Este documento apresenta a Estrutura Analítica de Projeto (EAP) do núcleo de Eletrônica para o desenvolvimento de um Micromouse, no âmbito da disciplina de Projeto Integrador 1 (2026/1). O desafio do projeto consiste em construir um robô capaz de explorar e solucionar labirintos de forma totalmente autônoma. Como é expressamente proibido o uso de robôs ou soluções prontas do mercado, a equipe de eletrônica é responsável por desenvolver o hardware autoral do projeto. Esse sistema deve respeitar as restrições físicas da competição (como o limite máximo de 25 cm de largura ou comprimento) e integrar todo o processamento, sensoriamento e comunicação necessários para a navegação autônoma e para o envio da telemetria. A EAP a seguir organiza e detalha os pacotes de trabalho exigidos para a concepção, montagem e validação técnica destes componentes.

  1. Projeto e Arquitetura de Hardware

    1.1. Design Customizado: Desenvolvimento do sistema eletrônico próprio pelo grupo, sendo expressamente proibido o uso de soluções prontas do mercado.

    1.2. Documentação Técnica: Geração dos arquivos de projeto exigidos.

    1.2.1. Esquemáticos dos circuitos
    1.2.2. Simulações dos circuitos
    

    1.3. Restrições Dimensionais: O design da placa e a montagem dos componentes eletrônicos devem respeitar o limite máximo do robô, que não pode exceder 25 centímetros de comprimento ou largura (sem restrição de altura).

  2. Sistema de Processamento e Controle

    2.1. Navegação Autônoma: Hardware central (microcontrolador/processador) capacitado para resolver o labirinto de forma autônoma, sem nenhuma intervenção humana durante a corrida.

    2.2. Gerenciamento de Memória: Estrutura eletrônica capaz de armazenar dados do labirinto sem necessidade de alteração de código ou memória via cabo durante a resolução do trajeto.

  3. Sistema de Sensoriamento

    3.1. Detecção de Paredes e Mapeamento: Sensores integrados que permitam ao micromouse identificar as paredes brancas (de 5 cm de altura) e obstáculos do labirinto para compor o mapeamento.

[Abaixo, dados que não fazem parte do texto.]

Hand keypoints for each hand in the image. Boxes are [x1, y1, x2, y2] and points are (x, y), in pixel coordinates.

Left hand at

    3.2. Odometria e Localização: Sensores dedicados a monitorar a localização do robô em tempo real e fornecer dados para o cálculo de sua velocidade média.

    3.3. Detecção de Objetivo: Sensores capazes de detectar quando o robô alcança a sala retangular alvo geralmente no centro do labirinto.

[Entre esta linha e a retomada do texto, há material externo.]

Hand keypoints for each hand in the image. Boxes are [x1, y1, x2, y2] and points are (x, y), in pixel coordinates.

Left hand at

  4. Sistema de Atuação e Locomoção

    4.1. Controle de Motores: Hardware de controle de tração.

    4.2. Restrições de Propulsão: Garantir que os atuadores obedeçam às regras, não permitindo voar, pular, escalar, nem utilizar propulsão por combustão ou foguete.

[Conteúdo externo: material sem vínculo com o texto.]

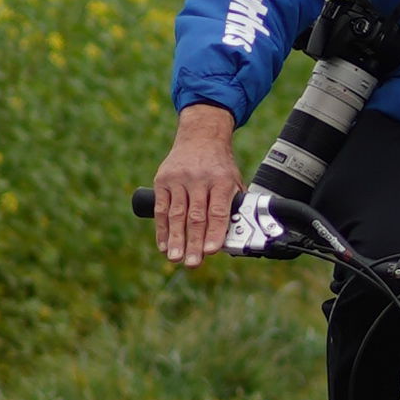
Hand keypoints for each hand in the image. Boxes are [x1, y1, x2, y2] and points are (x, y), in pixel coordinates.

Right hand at [151, 103, 246, 270]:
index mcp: (221, 180)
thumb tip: (238, 235)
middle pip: (196, 216)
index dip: (214, 232)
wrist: (200, 136)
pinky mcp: (163, 180)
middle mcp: (199, 179)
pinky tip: (163, 245)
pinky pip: (161, 208)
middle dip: (194, 242)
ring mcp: (179, 179)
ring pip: (176, 214)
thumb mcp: (234, 179)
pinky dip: (161, 228)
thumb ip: (234, 205)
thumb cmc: (220, 164)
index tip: (211, 251)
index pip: (217, 211)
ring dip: (176, 239)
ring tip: (176, 258)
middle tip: (193, 263)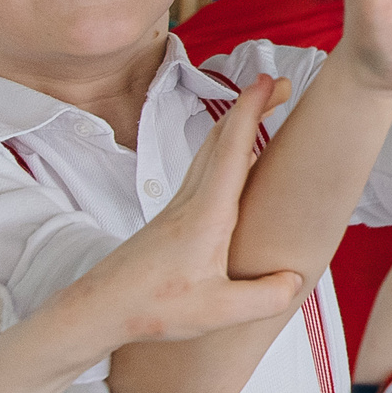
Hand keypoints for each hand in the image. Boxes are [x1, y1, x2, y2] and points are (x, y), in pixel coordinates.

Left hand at [63, 80, 307, 345]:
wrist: (97, 311)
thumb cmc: (151, 308)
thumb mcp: (217, 312)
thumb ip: (264, 298)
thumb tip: (295, 279)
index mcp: (207, 214)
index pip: (234, 149)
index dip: (252, 110)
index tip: (272, 80)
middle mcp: (191, 201)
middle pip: (221, 138)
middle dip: (251, 105)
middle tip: (281, 86)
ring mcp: (178, 208)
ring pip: (209, 151)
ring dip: (236, 124)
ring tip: (262, 113)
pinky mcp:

    4.3. Restrição de Danos: Os atuadores não devem causar arranhões ou danos ao chão preto e às paredes do labirinto.

  5. Sistema de Alimentação e Telemetria de Energia

    5.1. Monitoramento de Bateria: Circuito dedicado à leitura da carga da bateria, já que o consumo de bateria é um dado obrigatório na telemetria.

    5.2. Otimização Energética: Foco na eficiência elétrica, visto que o "Consumo Energético" do robô é um critério de avaliação direto do 2º ponto de controle.

  6. Sistema de Comunicação (Telemetria)

    6.1. Transmissão de Dados: Integração de módulo de comunicação sem fio (dedução técnica) para enviar dados de telemetria em tempo real para um sistema web.

    6.2. Dados Trafegados: O hardware de comunicação deve ser capaz de reportar continuamente o tipo de labirinto, trajeto, consumo, velocidade, tempo e se o desafio foi cumprido.

  7. Validação, Testes e Manutenção

    7.1. Validação de Ponto de Controle (PC2): Planejamento de execução dos Testes de Verificação e Validação específicos para o Hardware e Consumo Energético.

    7.2. Hardware de Teste e Reparo: A eletrônica deve ser robusta para a inspeção prévia de funcionamento completo e permitir pequenos reparos rápidos (como limpeza ou reinício) enquanto o robô estiver em repouso.